*** Begin section ***

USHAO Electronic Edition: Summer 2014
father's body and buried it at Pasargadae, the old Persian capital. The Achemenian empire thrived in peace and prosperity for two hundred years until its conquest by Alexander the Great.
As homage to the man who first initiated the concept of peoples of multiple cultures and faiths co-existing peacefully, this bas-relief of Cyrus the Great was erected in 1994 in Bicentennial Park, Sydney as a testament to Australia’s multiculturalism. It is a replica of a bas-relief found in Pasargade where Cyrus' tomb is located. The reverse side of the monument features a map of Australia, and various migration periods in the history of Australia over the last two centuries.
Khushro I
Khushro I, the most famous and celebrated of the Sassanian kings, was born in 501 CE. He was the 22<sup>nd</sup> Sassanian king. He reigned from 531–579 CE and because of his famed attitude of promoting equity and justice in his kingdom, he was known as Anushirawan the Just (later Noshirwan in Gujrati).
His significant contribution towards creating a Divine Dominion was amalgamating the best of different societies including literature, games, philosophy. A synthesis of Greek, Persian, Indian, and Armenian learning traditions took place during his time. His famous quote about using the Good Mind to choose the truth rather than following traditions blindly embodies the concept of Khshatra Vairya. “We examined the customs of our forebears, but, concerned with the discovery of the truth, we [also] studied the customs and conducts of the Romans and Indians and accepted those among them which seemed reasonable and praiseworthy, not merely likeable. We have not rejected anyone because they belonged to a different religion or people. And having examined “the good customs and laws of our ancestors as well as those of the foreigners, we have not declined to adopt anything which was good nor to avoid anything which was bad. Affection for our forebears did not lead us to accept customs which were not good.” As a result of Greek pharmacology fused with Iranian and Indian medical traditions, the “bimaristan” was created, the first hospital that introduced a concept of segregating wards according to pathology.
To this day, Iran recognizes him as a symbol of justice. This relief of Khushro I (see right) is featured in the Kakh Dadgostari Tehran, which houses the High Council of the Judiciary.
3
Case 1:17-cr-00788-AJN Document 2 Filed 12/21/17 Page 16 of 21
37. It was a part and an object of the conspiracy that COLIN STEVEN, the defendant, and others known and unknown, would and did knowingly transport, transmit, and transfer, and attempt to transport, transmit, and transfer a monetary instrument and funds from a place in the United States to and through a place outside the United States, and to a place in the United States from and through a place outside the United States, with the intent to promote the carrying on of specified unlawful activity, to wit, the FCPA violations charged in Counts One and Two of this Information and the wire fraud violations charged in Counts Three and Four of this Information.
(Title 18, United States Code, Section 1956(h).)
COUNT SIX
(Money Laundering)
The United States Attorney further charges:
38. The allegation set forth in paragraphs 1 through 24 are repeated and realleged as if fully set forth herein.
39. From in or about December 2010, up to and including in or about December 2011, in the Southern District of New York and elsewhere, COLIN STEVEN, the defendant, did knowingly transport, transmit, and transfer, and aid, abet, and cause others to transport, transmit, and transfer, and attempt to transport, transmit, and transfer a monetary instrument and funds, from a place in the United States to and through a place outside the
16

*** End section ***

Problem requirements:
Repeat this material verbatim.

Solved problem:
USHAO Electronic Edition: Summer 2014
father's body and buried it at Pasargadae, the old Persian capital. The Achemenian empire thrived in peace and prosperity for two hundred years until its conquest by Alexander the Great.
As homage to the man who first initiated the concept of peoples of multiple cultures and faiths co-existing peacefully, this bas-relief of Cyrus the Great was erected in 1994 in Bicentennial Park, Sydney as a testament to Australia’s multiculturalism. It is a replica of a bas-relief found in Pasargade where Cyrus' tomb is located. The reverse side of the monument features a map of Australia, and various migration periods in the history of Australia over the last two centuries.
Khushro I
Khushro I, the most famous and celebrated of the Sassanian kings, was born in 501 CE. He was the 22<sup>nd</sup> Sassanian king. He reigned from 531–579 CE and because of his famed attitude of promoting equity and justice in his kingdom, he was known as Anushirawan the Just (later Noshirwan in Gujrati).
His significant contribution towards creating a Divine Dominion was amalgamating the best of different societies including literature, games, philosophy. A synthesis of Greek, Persian, Indian, and Armenian learning traditions took place during his time. His famous quote about using the Good Mind to choose the truth rather than following traditions blindly embodies the concept of Khshatra Vairya. “We examined the customs of our forebears, but, concerned with the discovery of the truth, we [also] studied the customs and conducts of the Romans and Indians and accepted those among them which seemed reasonable and praiseworthy, not merely likeable. We have not rejected anyone because they belonged to a different religion or people. And having examined “the good customs and laws of our ancestors as well as those of the foreigners, we have not declined to adopt anything which was good nor to avoid anything which was bad. Affection for our forebears did not lead us to accept customs which were not good.” As a result of Greek pharmacology fused with Iranian and Indian medical traditions, the “bimaristan” was created, the first hospital that introduced a concept of segregating wards according to pathology.
To this day, Iran recognizes him as a symbol of justice. This relief of Khushro I (see right) is featured in the Kakh Dadgostari Tehran, which houses the High Council of the Judiciary.
3
Case 1:17-cr-00788-AJN Document 2 Filed 12/21/17 Page 16 of 21
37. It was a part and an object of the conspiracy that COLIN STEVEN, the defendant, and others known and unknown, would and did knowingly transport, transmit, and transfer, and attempt to transport, transmit, and transfer a monetary instrument and funds from a place in the United States to and through a place outside the United States, and to a place in the United States from and through a place outside the United States, with the intent to promote the carrying on of specified unlawful activity, to wit, the FCPA violations charged in Counts One and Two of this Information and the wire fraud violations charged in Counts Three and Four of this Information.
(Title 18, United States Code, Section 1956(h).)
COUNT SIX
(Money Laundering)
The United States Attorney further charges:
38. The allegation set forth in paragraphs 1 through 24 are repeated and realleged as if fully set forth herein.
39. From in or about December 2010, up to and including in or about December 2011, in the Southern District of New York and elsewhere, COLIN STEVEN, the defendant, did knowingly transport, transmit, and transfer, and aid, abet, and cause others to transport, transmit, and transfer, and attempt to transport, transmit, and transfer a monetary instrument and funds, from a place in the United States to and through a place outside the
16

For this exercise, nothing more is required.